Task directions:
Output the entries from the line containing "With the body" up to and including the line containing "Answer: approximately 225°", reproducing each line without alteration.

Data provided:

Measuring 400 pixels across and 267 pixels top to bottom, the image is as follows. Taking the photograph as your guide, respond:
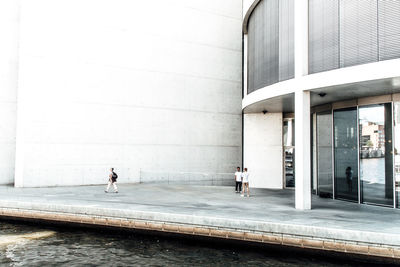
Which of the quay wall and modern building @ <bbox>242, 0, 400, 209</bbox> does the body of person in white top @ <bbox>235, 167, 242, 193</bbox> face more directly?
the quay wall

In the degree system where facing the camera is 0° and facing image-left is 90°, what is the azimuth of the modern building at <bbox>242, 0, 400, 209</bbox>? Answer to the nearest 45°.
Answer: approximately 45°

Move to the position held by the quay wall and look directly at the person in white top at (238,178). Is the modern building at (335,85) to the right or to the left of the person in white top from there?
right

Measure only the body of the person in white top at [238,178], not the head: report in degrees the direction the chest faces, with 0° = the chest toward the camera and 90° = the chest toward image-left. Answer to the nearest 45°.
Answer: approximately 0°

* * *

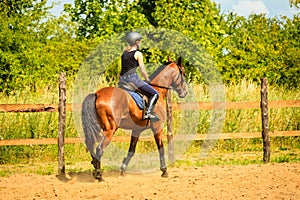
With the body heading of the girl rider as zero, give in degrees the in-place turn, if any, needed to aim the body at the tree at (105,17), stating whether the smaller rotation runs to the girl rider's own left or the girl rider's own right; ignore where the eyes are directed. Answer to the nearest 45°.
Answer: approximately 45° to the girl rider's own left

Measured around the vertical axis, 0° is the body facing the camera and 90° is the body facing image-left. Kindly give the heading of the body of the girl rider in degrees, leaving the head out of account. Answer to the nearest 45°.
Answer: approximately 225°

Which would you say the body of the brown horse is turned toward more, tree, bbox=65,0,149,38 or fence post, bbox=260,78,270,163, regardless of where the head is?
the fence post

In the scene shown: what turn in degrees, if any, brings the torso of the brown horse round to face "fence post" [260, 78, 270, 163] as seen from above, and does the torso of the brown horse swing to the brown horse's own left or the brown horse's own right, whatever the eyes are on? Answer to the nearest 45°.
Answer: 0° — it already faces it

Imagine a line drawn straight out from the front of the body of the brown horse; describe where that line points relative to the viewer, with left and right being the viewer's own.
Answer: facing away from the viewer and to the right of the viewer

...

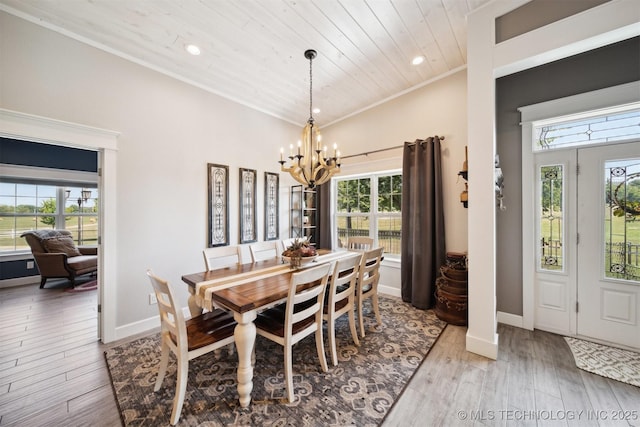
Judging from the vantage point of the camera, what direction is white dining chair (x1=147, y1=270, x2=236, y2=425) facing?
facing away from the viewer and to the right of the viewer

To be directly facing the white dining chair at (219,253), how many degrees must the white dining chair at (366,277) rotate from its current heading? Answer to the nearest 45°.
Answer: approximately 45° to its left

Output for this task:
With the body heading of the girl rider as zero, give in degrees the in-place turn, if any, needed to aim the body at the tree at (105,17), stating whether the smaller rotation runs to the girl rider's own left or the girl rider's own right; ignore where the eyes are directed. Answer to the nearest 45°.
Answer: approximately 45° to the girl rider's own left

Measured around the vertical axis, 0° is the body facing the camera and 90° is the body facing image-left. Kindly give the heading of the body of the girl rider in degrees, leaving the head out of account. Answer to the nearest 45°.
Answer: approximately 225°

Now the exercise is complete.